Class AbstractRecursiveParserWrapperHandler

java.lang.Object
org.xml.sax.helpers.DefaultHandler
org.apache.tika.sax.AbstractRecursiveParserWrapperHandler
All Implemented Interfaces:
Serializable, ContentHandler, DTDHandler, EntityResolver, ErrorHandler
Direct Known Subclasses:
RecursiveParserWrapperHandler

public abstract class AbstractRecursiveParserWrapperHandler extends DefaultHandler implements Serializable
This is a special handler to be used only with the RecursiveParserWrapper. It allows for finer-grained processing of embedded documents than in the legacy handlers. Subclasses can choose how to process individual embedded documents.
See Also:
  • Field Details

    • EMBEDDED_RESOURCE_LIMIT_REACHED

      public static final Property EMBEDDED_RESOURCE_LIMIT_REACHED
  • Constructor Details

    • AbstractRecursiveParserWrapperHandler

      public AbstractRecursiveParserWrapperHandler(ContentHandlerFactory contentHandlerFactory)
    • AbstractRecursiveParserWrapperHandler

      public AbstractRecursiveParserWrapperHandler(ContentHandlerFactory contentHandlerFactory, int maxEmbeddedResources)
  • Method Details

    • getNewContentHandler

      public ContentHandler getNewContentHandler()
    • getNewContentHandler

      public ContentHandler getNewContentHandler(OutputStream os, Charset charset)
    • startEmbeddedDocument

      public void startEmbeddedDocument(ContentHandler contentHandler, Metadata metadata) throws SAXException
      This is called before parsing each embedded document. Override this for custom behavior. Make sure to call this in your custom classes because this tracks the number of embedded documents.
      Parameters:
      contentHandler - local handler to be used on this embedded document
      metadata - embedded document's metadata
      Throws:
      SAXException
    • endEmbeddedDocument

      public void endEmbeddedDocument(ContentHandler contentHandler, Metadata metadata) throws SAXException
      This is called after parsing each embedded document. Override this for custom behavior.

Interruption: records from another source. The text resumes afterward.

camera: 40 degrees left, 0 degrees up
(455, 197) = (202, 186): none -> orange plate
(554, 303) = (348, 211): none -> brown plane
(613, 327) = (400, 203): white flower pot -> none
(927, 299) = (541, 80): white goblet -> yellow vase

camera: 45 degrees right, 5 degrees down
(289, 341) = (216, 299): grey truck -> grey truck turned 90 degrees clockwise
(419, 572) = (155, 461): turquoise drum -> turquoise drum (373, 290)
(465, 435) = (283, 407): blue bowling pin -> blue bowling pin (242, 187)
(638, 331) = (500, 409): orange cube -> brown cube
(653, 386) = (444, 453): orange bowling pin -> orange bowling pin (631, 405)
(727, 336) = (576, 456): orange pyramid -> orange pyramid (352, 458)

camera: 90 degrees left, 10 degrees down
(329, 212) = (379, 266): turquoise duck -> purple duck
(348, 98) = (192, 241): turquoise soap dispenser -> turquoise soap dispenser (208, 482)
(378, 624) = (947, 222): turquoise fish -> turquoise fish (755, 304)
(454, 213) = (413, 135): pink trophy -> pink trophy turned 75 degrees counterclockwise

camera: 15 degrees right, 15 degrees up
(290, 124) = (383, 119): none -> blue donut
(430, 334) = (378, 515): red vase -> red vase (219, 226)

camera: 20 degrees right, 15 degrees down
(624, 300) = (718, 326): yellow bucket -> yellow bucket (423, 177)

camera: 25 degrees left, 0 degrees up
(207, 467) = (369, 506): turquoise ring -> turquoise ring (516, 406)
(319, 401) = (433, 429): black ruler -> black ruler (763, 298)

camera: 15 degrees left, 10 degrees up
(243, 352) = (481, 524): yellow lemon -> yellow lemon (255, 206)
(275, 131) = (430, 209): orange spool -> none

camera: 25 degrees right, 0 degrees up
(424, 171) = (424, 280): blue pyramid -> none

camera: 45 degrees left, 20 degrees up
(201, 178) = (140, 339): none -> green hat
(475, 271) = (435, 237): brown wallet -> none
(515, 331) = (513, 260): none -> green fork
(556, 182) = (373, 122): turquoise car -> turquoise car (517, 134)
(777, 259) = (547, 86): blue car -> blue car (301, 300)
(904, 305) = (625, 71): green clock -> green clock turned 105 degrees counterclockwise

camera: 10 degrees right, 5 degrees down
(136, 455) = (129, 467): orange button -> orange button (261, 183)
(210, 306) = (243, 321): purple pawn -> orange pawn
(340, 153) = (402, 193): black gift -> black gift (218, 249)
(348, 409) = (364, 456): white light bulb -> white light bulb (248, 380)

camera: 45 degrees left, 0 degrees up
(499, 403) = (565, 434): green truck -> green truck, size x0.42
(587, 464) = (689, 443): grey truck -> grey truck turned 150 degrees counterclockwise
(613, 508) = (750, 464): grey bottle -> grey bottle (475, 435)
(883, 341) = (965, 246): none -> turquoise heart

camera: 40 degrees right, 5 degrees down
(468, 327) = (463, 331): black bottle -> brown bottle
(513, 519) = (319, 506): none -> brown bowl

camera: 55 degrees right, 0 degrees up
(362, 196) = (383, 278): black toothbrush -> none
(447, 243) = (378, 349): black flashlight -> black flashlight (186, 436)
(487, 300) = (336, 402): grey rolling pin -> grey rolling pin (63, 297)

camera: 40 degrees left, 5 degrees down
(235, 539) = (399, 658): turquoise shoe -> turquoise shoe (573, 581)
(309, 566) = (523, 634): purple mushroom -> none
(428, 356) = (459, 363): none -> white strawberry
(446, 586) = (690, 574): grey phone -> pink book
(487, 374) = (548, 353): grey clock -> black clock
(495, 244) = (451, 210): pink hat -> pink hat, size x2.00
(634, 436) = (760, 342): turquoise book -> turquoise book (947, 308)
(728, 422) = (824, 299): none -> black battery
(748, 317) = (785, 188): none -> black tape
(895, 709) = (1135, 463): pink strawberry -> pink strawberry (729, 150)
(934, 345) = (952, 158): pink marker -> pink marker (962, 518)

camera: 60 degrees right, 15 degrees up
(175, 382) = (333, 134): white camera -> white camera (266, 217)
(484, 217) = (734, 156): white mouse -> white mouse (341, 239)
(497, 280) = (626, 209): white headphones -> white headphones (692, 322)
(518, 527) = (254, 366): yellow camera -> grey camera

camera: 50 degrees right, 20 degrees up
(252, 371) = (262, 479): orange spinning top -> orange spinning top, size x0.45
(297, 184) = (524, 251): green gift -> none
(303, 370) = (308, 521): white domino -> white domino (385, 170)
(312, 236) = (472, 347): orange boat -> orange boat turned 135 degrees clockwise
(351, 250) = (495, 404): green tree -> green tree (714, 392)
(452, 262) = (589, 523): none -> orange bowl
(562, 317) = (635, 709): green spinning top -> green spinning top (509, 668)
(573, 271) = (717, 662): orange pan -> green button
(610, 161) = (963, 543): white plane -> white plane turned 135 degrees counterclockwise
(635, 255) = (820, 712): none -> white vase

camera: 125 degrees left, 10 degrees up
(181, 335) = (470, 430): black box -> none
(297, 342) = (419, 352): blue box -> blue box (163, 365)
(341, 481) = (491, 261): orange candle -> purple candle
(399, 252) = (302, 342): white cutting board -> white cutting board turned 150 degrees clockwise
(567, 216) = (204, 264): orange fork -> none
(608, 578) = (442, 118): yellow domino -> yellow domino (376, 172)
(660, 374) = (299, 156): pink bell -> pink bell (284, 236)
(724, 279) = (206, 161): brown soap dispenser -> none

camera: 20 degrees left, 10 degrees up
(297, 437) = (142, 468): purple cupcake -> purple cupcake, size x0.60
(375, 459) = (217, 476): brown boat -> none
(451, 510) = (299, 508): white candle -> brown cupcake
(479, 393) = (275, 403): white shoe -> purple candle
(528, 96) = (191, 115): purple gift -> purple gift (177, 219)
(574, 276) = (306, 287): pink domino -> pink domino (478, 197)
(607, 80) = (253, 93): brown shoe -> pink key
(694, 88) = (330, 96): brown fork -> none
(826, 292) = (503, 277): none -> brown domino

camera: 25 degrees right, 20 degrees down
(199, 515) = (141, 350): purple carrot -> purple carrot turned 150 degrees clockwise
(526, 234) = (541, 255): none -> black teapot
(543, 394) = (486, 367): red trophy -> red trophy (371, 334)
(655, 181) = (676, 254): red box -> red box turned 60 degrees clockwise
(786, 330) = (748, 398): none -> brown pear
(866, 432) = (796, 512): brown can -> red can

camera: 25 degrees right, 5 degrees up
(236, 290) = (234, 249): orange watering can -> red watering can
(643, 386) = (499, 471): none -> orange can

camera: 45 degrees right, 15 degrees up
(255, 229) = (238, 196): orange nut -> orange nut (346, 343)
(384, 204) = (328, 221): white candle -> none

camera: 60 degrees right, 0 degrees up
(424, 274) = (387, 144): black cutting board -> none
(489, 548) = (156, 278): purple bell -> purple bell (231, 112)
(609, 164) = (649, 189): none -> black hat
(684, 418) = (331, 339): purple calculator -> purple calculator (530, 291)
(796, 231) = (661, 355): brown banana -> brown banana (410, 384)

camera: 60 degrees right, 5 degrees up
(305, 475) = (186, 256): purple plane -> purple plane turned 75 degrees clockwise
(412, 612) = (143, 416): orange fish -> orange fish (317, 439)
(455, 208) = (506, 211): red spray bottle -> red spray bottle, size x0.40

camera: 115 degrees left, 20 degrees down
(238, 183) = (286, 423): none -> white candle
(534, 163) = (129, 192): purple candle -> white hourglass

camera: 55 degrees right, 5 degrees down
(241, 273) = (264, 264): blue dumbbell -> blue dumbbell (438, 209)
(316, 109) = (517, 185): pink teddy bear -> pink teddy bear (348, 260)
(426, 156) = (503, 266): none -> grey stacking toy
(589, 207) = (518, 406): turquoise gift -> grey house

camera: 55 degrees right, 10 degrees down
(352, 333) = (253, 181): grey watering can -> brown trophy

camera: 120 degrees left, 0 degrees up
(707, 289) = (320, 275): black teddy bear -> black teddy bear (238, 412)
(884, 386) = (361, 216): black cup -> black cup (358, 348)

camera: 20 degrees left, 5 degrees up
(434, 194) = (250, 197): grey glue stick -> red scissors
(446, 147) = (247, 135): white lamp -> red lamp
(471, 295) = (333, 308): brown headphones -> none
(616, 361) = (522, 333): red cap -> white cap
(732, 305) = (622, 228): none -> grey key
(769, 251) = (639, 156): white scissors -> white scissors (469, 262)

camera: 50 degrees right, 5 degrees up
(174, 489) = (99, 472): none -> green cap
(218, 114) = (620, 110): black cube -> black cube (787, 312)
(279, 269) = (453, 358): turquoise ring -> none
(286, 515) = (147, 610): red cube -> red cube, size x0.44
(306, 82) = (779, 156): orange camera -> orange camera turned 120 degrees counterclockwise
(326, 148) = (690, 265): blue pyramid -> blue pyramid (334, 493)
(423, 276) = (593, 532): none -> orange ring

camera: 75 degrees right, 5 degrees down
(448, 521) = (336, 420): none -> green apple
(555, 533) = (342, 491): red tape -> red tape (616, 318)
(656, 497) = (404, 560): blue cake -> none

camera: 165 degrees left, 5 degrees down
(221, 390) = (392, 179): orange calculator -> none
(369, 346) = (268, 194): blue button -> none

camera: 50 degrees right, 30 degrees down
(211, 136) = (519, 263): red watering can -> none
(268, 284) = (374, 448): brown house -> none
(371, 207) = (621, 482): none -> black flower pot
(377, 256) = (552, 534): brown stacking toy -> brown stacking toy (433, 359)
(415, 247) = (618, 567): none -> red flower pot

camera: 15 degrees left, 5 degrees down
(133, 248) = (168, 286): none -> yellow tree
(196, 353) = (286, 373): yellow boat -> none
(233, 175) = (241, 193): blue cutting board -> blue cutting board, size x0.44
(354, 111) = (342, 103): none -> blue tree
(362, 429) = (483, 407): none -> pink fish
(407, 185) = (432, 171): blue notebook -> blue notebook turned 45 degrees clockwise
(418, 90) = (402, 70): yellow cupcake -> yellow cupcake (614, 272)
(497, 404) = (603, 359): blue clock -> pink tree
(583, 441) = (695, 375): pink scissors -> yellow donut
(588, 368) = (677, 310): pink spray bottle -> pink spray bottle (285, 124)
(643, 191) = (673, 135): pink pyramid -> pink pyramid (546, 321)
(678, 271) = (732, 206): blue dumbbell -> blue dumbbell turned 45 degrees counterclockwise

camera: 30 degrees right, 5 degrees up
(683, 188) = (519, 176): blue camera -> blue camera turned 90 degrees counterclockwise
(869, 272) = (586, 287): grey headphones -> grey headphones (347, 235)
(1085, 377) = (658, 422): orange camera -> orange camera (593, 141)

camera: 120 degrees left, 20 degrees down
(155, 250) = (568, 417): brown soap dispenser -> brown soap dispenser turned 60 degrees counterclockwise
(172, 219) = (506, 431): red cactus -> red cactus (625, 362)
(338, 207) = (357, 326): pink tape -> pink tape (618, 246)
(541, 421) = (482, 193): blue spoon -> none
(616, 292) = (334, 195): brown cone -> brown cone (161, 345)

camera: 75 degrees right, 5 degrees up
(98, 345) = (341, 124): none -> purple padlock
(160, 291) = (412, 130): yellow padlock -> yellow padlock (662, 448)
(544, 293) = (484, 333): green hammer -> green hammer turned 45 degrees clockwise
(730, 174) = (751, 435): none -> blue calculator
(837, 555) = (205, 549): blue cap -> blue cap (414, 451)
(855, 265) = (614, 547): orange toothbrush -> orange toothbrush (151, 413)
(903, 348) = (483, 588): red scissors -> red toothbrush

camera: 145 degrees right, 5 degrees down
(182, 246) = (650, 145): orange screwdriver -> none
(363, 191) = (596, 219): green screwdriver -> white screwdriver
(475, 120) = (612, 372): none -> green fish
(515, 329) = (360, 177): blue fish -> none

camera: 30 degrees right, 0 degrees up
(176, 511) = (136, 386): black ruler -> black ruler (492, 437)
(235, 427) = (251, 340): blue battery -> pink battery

This is currently a no-op.
      Parameters:
      contentHandler - content handler that was used on this embedded document
      metadata - metadata for this embedded document
      Throws:
      SAXException
    • endDocument

      public void endDocument(ContentHandler contentHandler, Metadata metadata) throws SAXException
      This is called after the full parse has completed. Override this for custom behavior. Make sure to call this as super.endDocument(...) in subclasses because this adds whether or not the embedded resource maximum has been hit to the metadata.
      Parameters:
      contentHandler - content handler that was used on the main document
      metadata - metadata that was gathered for the main document
      Throws:
      SAXException
    • hasHitMaximumEmbeddedResources

      public boolean hasHitMaximumEmbeddedResources()
      Returns:
      whether this handler has hit the maximum embedded resources during the parse
    • getContentHandlerFactory

      public ContentHandlerFactory getContentHandlerFactory()